Когда он прикуривал, Никитич лучше разглядел его – красивое бледное лицо с пушистыми ресницами. С жадностью затянулся, приоткрыл рот – сверкнули два передних золотых зуба. Оброс. Бородка аккуратная, чуть кучерявится на скулах… Исхудал… Перехватил взгляд старика, приподнял догорающую спичку, внимательно посмотрел на него. Бросил спичку. Взгляд Никитичу запомнился: прямой, смелый… И какой-то "стылый" так – определил Никитич. И подумал некстати: "Девки таких любят".

– Садись, чего стоять-то?

Парень улыбнулся:

– Так не говорят, отец. Говорят – присаживайся.

– Ну, присаживайся. А пошто не говорят? У нас говорят.

– Присесть можно. Никто не придет еще?

– Теперь кто? Поздно. А придет, места хватит.– Никитич подвинулся на пеньке, парень присел рядом, опять протянул руки к огню. Руки – не рабочие. Но парень, видно, здоровый. И улыбка его понравилась Никитичу – не "охальная", простецкая, сдержанная. Да еще эти зубы золотые… Красивый парень. Сбрей ему сейчас бородку, надень костюмчик – учитель, Никитич очень любил учителей.

– Иолог какой-нибудь? – спросил он.

– Кто? – не понял парень.

– Ну… эти, по тайге-то ищут…

– А-а… Да.

– Как же без ружьишка-то? Рыск.

– Отстал от своих,– неохотно сказал парень.– Деревня твоя далеко?

– Верст полтораста.

Парень кивнул головой, прикрыл глаза, некоторое время сидел так, наслаждаясь теплом, потом встряхнулся, вздохнул:

– Устал,

– Долго один-то идешь?

– Долго. У тебя выпить нету?

– Найдется.

Парень оживился:

– Хорошо! А то аж душа трясется. Замерзнуть к черту можно. Апрель называется…

Никитич вышел на улицу, принес мешочек с салом. Засветил фонарь под потолком.

– Вас бы хошь учили маленько, как быть в тайге одному… А то посылают, а вы откуда знаете! Я вон лонйсь нашел одного – вытаял весной. Молодой тоже. Тоже с бородкой. В одеяло завернулся – и все, и окочурился.Никитич нарезал сало на краешке нар.– А меня пусти одного, я всю зиму проживу, не охну. Только бы заряды были. Да спички.

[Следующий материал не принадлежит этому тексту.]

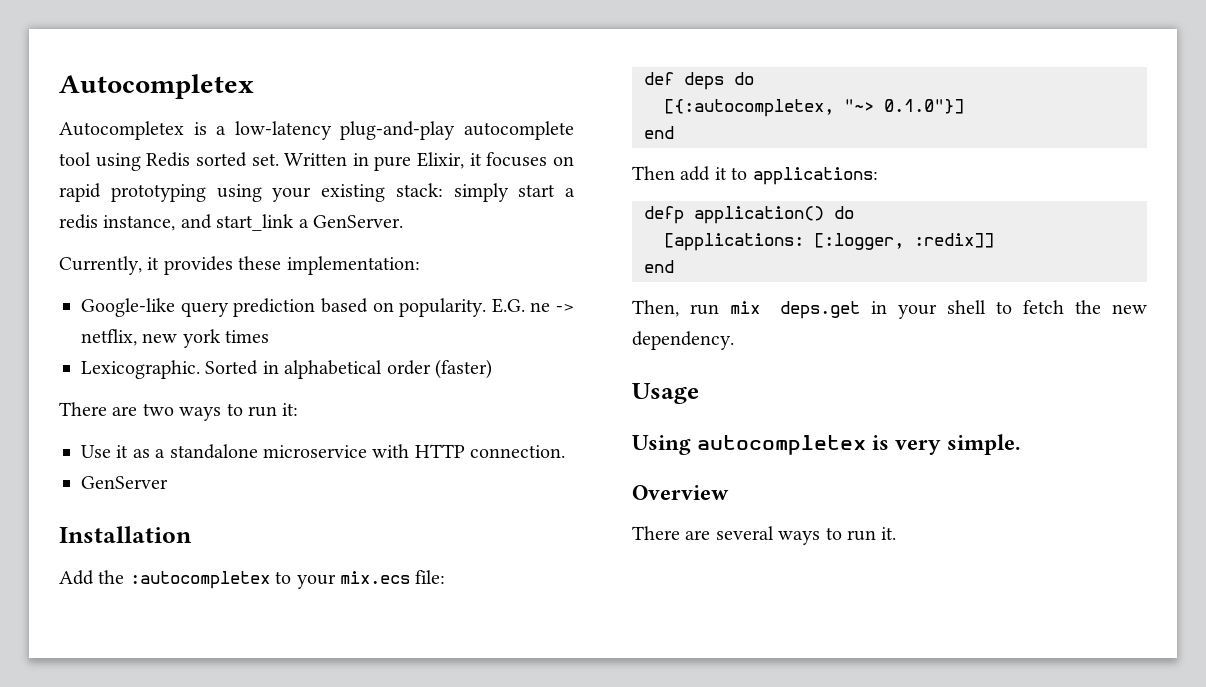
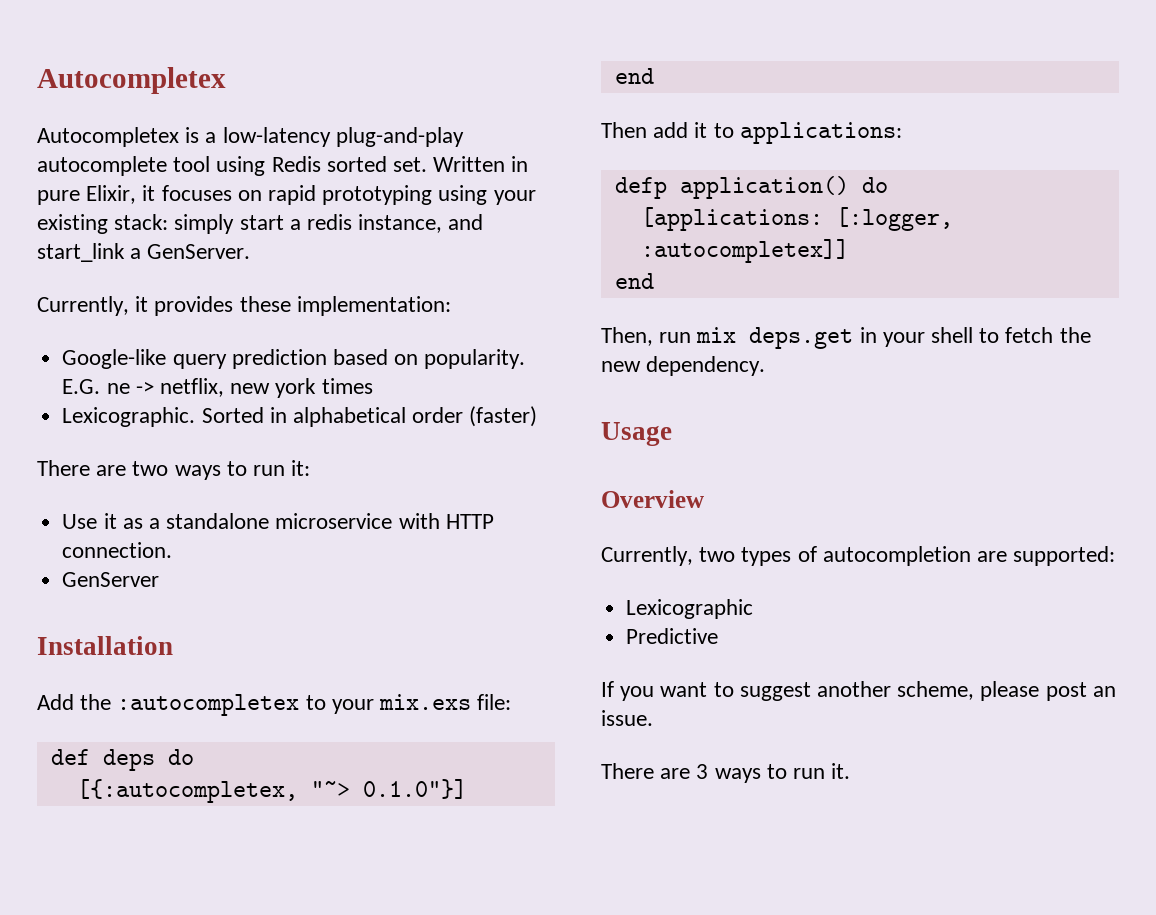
[340,571,410,584] mix.ecs -> [379,694,472,710] mix.exs
[914,233,994,248] :redix]] -> [640,239,849,263] :autocompletex]]
[632,434,1021,455] [632,485,729,500] [632,526,774,540] Using autocompletex is very simple. // Overview // There are several -> [601,490,704,508] [601,546,1116,566] [626,599,754,619] [626,628,719,644] [601,681,1116,701] [601,710,653,726] [601,763,709,779] Overview // Currently, two types of autocompletion are supported: // Lexicographic // Predictive // If you want to suggest another scheme, please post an issue. // There are 3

– В избушку-то все равно лезешь.

– Дак а раз она есть, чего же мне на снегу-то валяться? Я не лиходей себе. Парень распоясался, снял фуфайку… Прошелся по избушке. Широкоплечий, статный. Отогрелся, взгляд потеплел – рад, видно, до смерти, что набрел на тепло, нашел живую душу. Еще закурил одну. Папиросами хорошо пахло. Никитич любил поговорить с городскими людьми. Он презирал их за беспомощность в тайге; случалось, подрабатывал, провожая какую-нибудь поисковую партию, в душе подсмеивался над ними, но любил слушать их разговоры и охотно сам беседовал. Его умиляло, что они разговаривают с ним ласково, снисходительно похохатывают, а сами – оставь их одних – пропадут, как сосунки слепые. Еще интересней, когда в партии – две-три девки. Терпят, не жалуются. И все вроде они такие же, и никак не хотят, чтоб им помогали. Спят все в куче. И ничего – не безобразничают. Доводись до деревенских – греха не оберешься. А эти – ничего. А ведь бывают – одно загляденье: штаны узкие наденет, кофту какую-нибудь тесную, косынкой от мошки закутается, вся кругленькая – кукла и кукла, а ребята – ничего, как так и надо.